Share

Rektor UNJ Tak Perlu Minta Maaf

Gunawan Wibisono, Okezone · Rabu 06 Januari 2016 20:01 WIB
https: img.okezone.com content 2016 01 06 65 1282308 rektor-unj-tak-perlu-minta-maaf-gXjlMn98io.jpg Foto: dok. Okezone

JAKARTA - Ketua Badan Eksekutif Mahasiswa (BEM) Universitas Negeri Jakarta (UNJ) Ronny Setiawan dipastikan akan bisa kembali berkuliah lagi di kampus tersebut. Masalah pemecatan atas dirinya dianggap selesai karena Rektor UNJ Prof Djaali sudah mencabut SK pemecatan atas Ronny.
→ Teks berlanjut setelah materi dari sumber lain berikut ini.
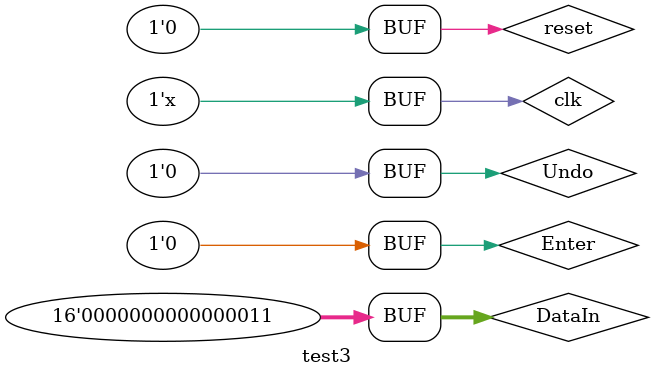
<source format=sv>
`timescale 1ns / 1ps

module test3 ();
    logic clk, reset;
    logic Enter;
    logic Undo;
    logic [15:0] DataIn;
    logic [4:0] Flags;
    logic [2:0] Status;
    logic [6:0] Segments;
    logic [7:0] Anodes;
    
    
    S7_actividad3 DUT(.clk(clk),
                      .reset(reset),
                      .Enter(Enter),
                      .Undo(Undo),
                      .DataIn(DataIn),
                      .Flags(Flags),
                      .Status(Status),
                      .Segments(Segments),
                      .Anodes(Anodes));
    
    always #7 clk = ~clk;
    initial begin 
    reset= 1;
    clk = 1;
    Enter= 0;
    Undo = 0;
    
    #8 reset = 0;
        DataIn = 15'ha;
        
    #30 Enter = 1;
    #25 Enter = 0;
    
    //#10 DataIn = 15'h3;
    #40 DataIn = 15'h7;
    
    
    
    
    #30 Enter = 1;
    #25 Enter = 0;
    
    //#20 DataIn = 15'h2;
    
    
    #35 Undo = 1;
    #15 Undo = 0;
    
    
    #10 DataIn = 15'h2;
    
    #30 Enter = 1;
    #15 Enter = 0;
    
    #60 DataIn = 15'h3;
    
    #38 Enter = 1;
    #17 Enter = 0;
    
    
    #120 Enter = 1;
    #17 Enter = 0;
    
 
    
  
    end       
endmodule
</source>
"Rektor UNJ tidak perlu meminta maaf, pasalnya permasalahan tersebut hanya kurang komunikasi saja," ujar Wakil Ketua Komisi X DPR Abdul Kharis Almashari.

Kharis sendiri menghadiri rapat mediasi antara Djaali dan Ronny siang tadi. Dia menilai, kisruh pemecatan Ronny sebenarnya hanya karena kesalahan komunikasi antara kedua belah pihak dalam menangani berbagai masalah di kampus UNJ.

"Misalnya tentang gedung kampus yang akan dipindah, itu kan di pindah ke tempat yang lebih baik, cuma itu kan ada tahapan," ujar Kharis saat dihubungi, Rabu (6/1/2015).

Sebelumnya, Ronny dipecat rektor karena dianggap telah bertindak kejahatan berbasis teknologi, pencemaran nama baik, serta penghasutan yang dapat mengganggu ketenteraman dan pelaksanaan program yang dilaksanakan pihak kampus. Selain itu, pihak rektorat juga menganggap Ronny pernah mengancam Rektor UNJ dalam kapasitasnya sebagai Ketua BEM. Langkah ini dikecam banyak elemen masyarakat dan menjadi marak di media sosial dengan tanda pagar #SaveRonny.

Meski demikian, pertemuan mediasi antara Rektor UNJ Prof Djaali dan Ronny membuahkan lima poin kesepakatan. Salah satunya, rektor mencabut surat pemecatan tersebut.